Up to $183 million of the reserve fund can be appropriated when the Legislature amends the 2014 budget next year. But the money can only be used to pay for increased K-12 education needs, basically paying for student growth not accounted for when lawmakers developed the budget last March. Assuming the governor includes all $183 million in his amended 2014 budget revenue estimate, the reserve fund balance will settle between $550 million and $600 million.
Even with the additional money, Georgia’s reserves are still relatively low in the context of a $19.9 billion state budget. In 2002, reserves were enough to cover about 18 days of state operations. Before the 2007 recession the rainy day fund could cover 30 days of state expenses. Georgia’s current reserves can only run the state for 12 days. The lower the level of reserves, the larger the budget cuts to education and health care when the inevitable next recession happens.
A healthy reserve fund is important for Georgia to maintain its AAA bond rating, which allows the state to obtain the best interest rates when it sells bonds. Low rates save the state tens of millions of dollars. The main purpose of maintaining a rainy day fund is to sustain state services during tough economic times.
It is important to remember that the General Assembly cannot appropriate funds to build reserves. The only way to increase the Revenue Shortfall Reserve is through an end of the year surplus, which is automatically transferred to it by the State Auditor. A surplus should be part of an overall fiscal plan of the state as the governor develops his revenue estimates for the 2014 and 2015 fiscal years. The more conservative the revenue estimate, the bigger the potential end of the year surplus. This dynamic should limit the governor’s options as he develops the 2015 fiscal year budget.
The status and importance of the state’s reserves needs to be considered as tax policy changes are weighed during the upcoming session of the General Assembly. To be sure, election year tax cuts will subtract money available for education, healthcare, and public safety. But ax legislation that decreases state revenues in the 2014 and 2015 fiscal years will also damage the health of the state’s rainy day fund.
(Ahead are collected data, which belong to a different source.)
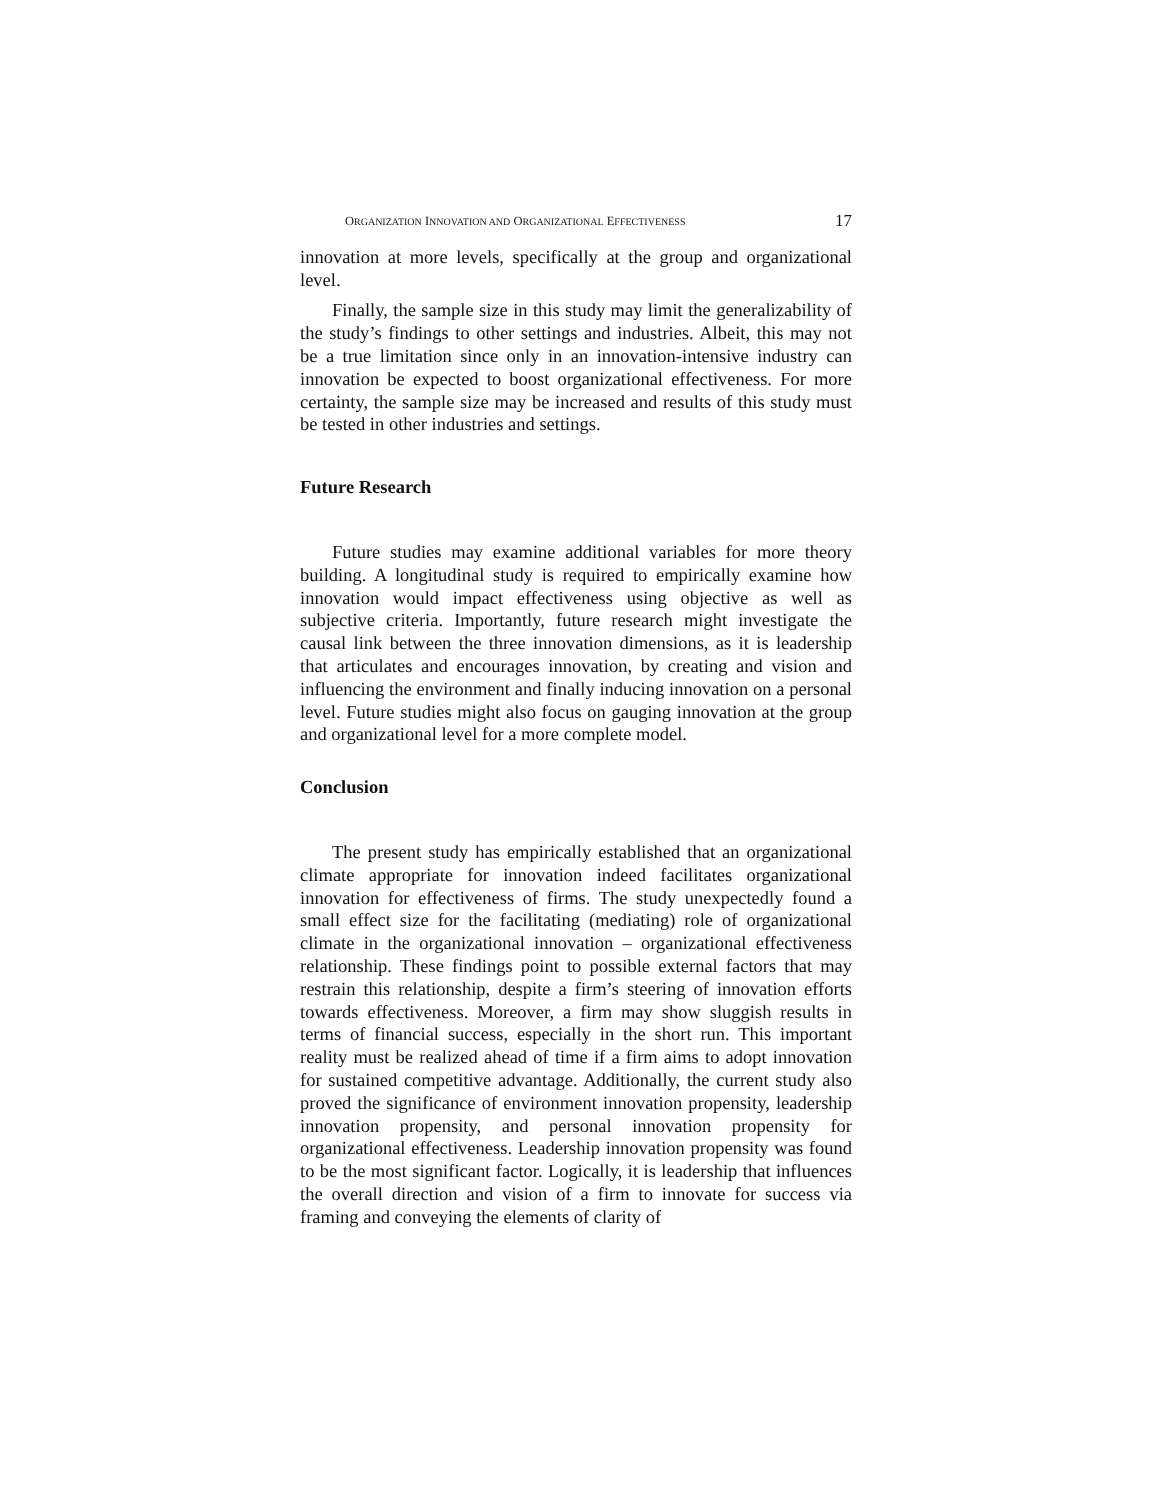ORGANIZATION INNOVATION AND ORGANIZATIONAL EFFECTIVENESS 17
innovation at more levels, specifically at the group and organizational level.
Finally, the sample size in this study may limit the generalizability of the study’s findings to other settings and industries. Albeit, this may not be a true limitation since only in an innovation-intensive industry can innovation be expected to boost organizational effectiveness. For more certainty, the sample size may be increased and results of this study must be tested in other industries and settings.
Future Research
Future studies may examine additional variables for more theory building. A longitudinal study is required to empirically examine how innovation would impact effectiveness using objective as well as subjective criteria. Importantly, future research might investigate the causal link between the three innovation dimensions, as it is leadership that articulates and encourages innovation, by creating and vision and influencing the environment and finally inducing innovation on a personal level. Future studies might also focus on gauging innovation at the group and organizational level for a more complete model.
Conclusion
The present study has empirically established that an organizational climate appropriate for innovation indeed facilitates organizational innovation for effectiveness of firms. The study unexpectedly found a small effect size for the facilitating (mediating) role of organizational climate in the organizational innovation – organizational effectiveness relationship. These findings point to possible external factors that may restrain this relationship, despite a firm’s steering of innovation efforts towards effectiveness. Moreover, a firm may show sluggish results in terms of financial success, especially in the short run. This important reality must be realized ahead of time if a firm aims to adopt innovation for sustained competitive advantage. Additionally, the current study also proved the significance of environment innovation propensity, leadership innovation propensity, and personal innovation propensity for organizational effectiveness. Leadership innovation propensity was found to be the most significant factor. Logically, it is leadership that influences the overall direction and vision of a firm to innovate for success via framing and conveying the elements of clarity of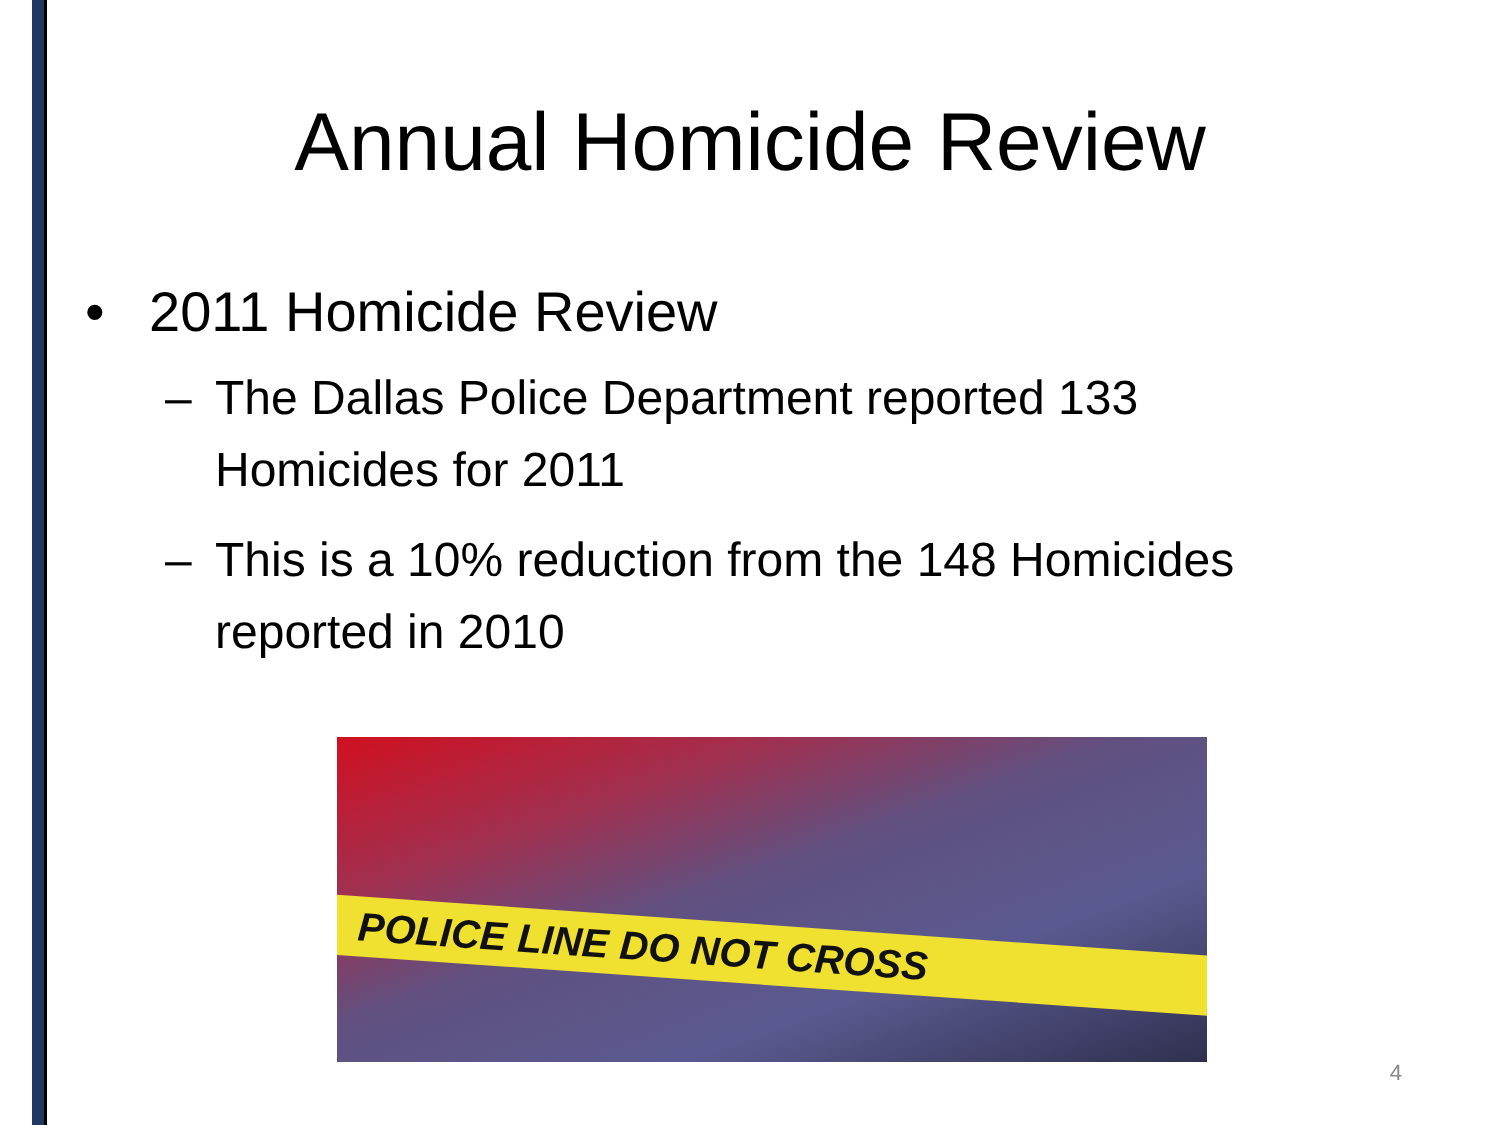Annual Homicide Review
• 2011 Homicide Review
– The Dallas Police Department reported 133 Homicides for 2011
– This is a 10% reduction from the 148 Homicides reported in 2010
POLICE LINE DO NOT CROSS
4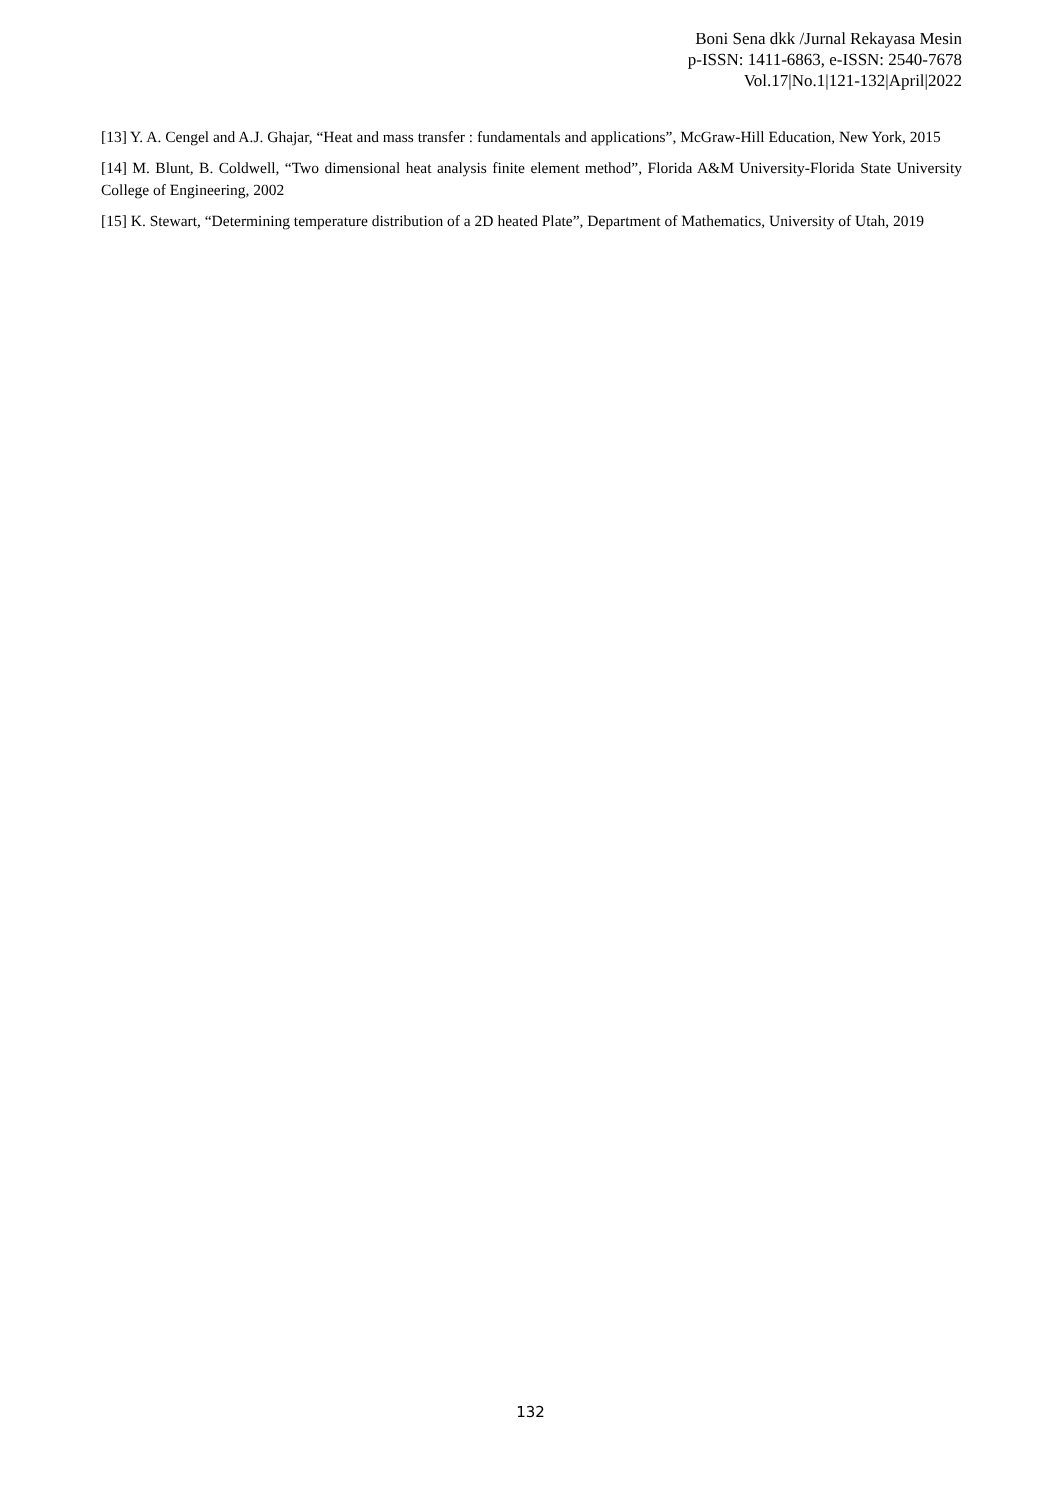Boni Sena dkk /Jurnal Rekayasa Mesin
p-ISSN: 1411-6863, e-ISSN: 2540-7678
Vol.17|No.1|121-132|April|2022
[13] Y. A. Cengel and A.J. Ghajar, “Heat and mass transfer : fundamentals and applications”, McGraw-Hill Education, New York, 2015
[14] M. Blunt, B. Coldwell, “Two dimensional heat analysis finite element method”, Florida A&M University-Florida State University College of Engineering, 2002
[15] K. Stewart, “Determining temperature distribution of a 2D heated Plate”, Department of Mathematics, University of Utah, 2019
132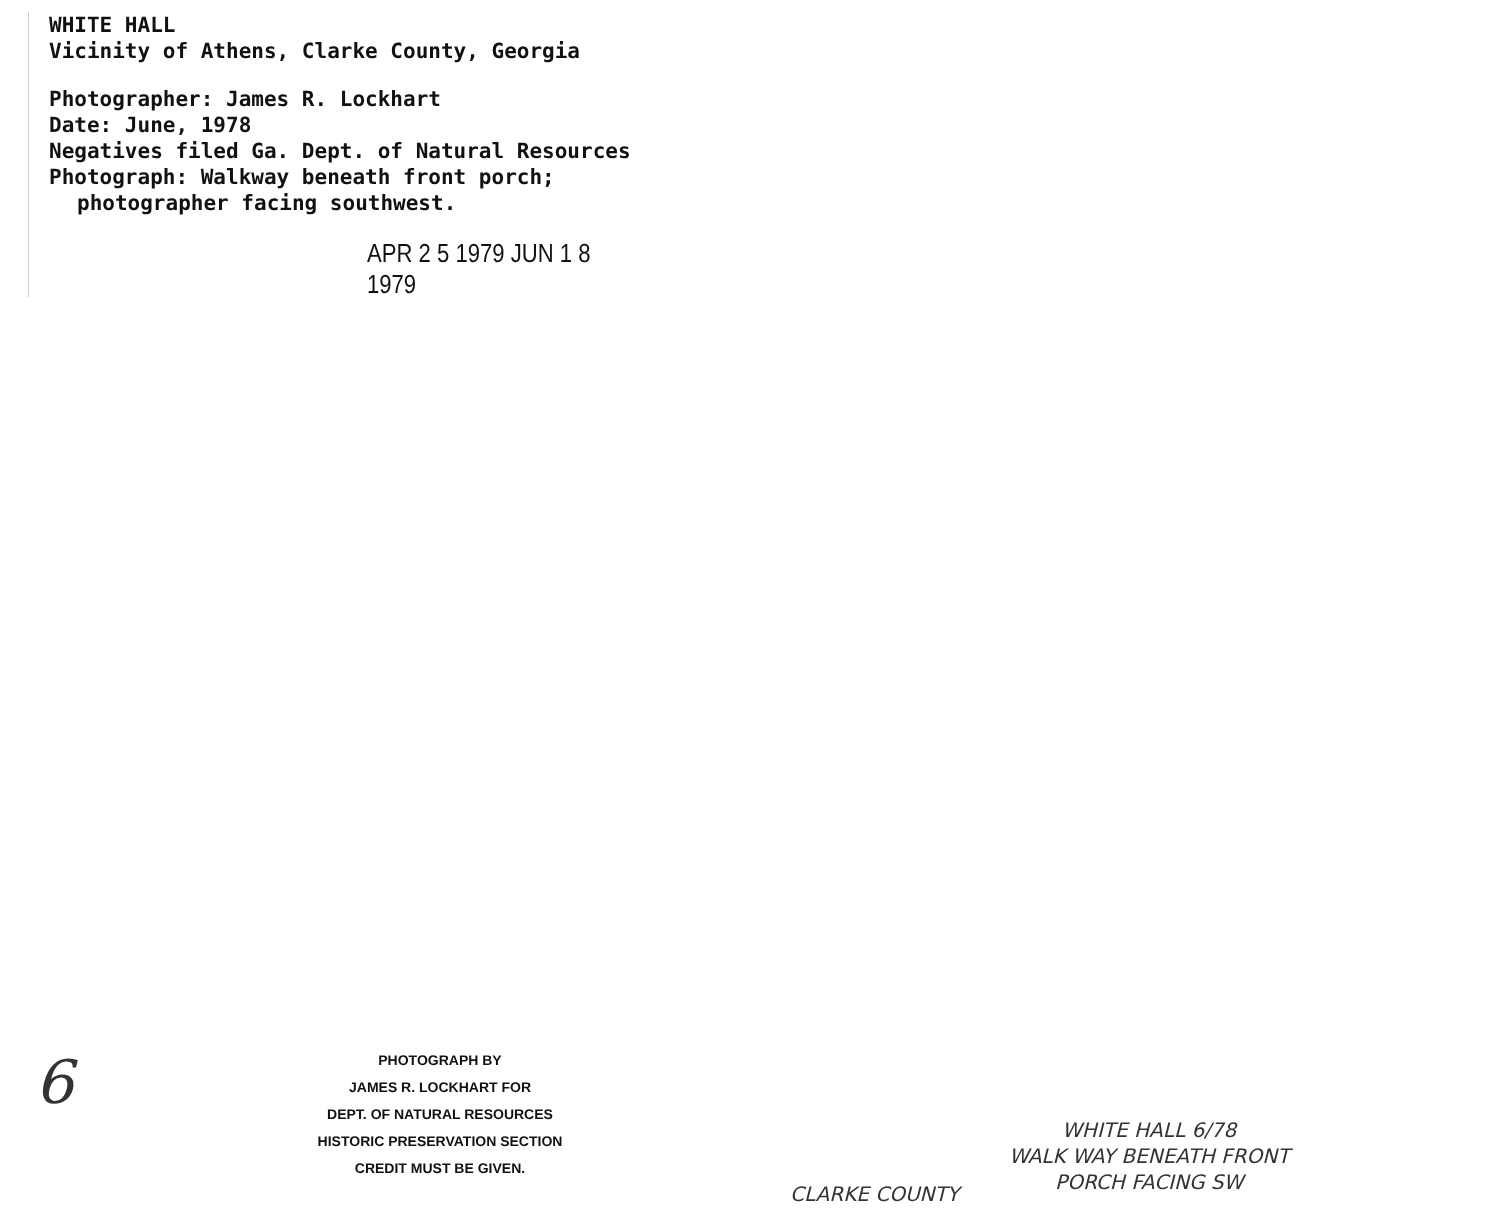WHITE HALL
Vicinity of Athens, Clarke County, Georgia
Photographer: James R. Lockhart
Date: June, 1978
Negatives filed Ga. Dept. of Natural Resources
Photograph: Walkway beneath front porch;
photographer facing southwest.
APR 2 5 1979 JUN 1 8 1979
6
PHOTOGRAPH BY
JAMES R. LOCKHART FOR
DEPT. OF NATURAL RESOURCES
HISTORIC PRESERVATION SECTION
CREDIT MUST BE GIVEN.
CLARKE COUNTY
WHITE HALL 6/78
WALK WAY BENEATH FRONT
PORCH FACING SW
The latest snapshot of the state’s reserves is another sign of the revenue problems Georgia still faces. The revenue structure combines with modest revenue growth to leave the state unable to meet the basic needs of Georgians. One billion dollars in formula cuts to education are assumed as a given each year. Basic health, safety and regulatory functions of state government have been cut to the bone and are now accepted as permanent. On top of that, the state needs to rebuild its financial cushion before the next recession hits.
These are compelling reasons for an honest discussion of ways Georgia will address the revenue needs of the state and how to reform the tax system to get the state on the right path.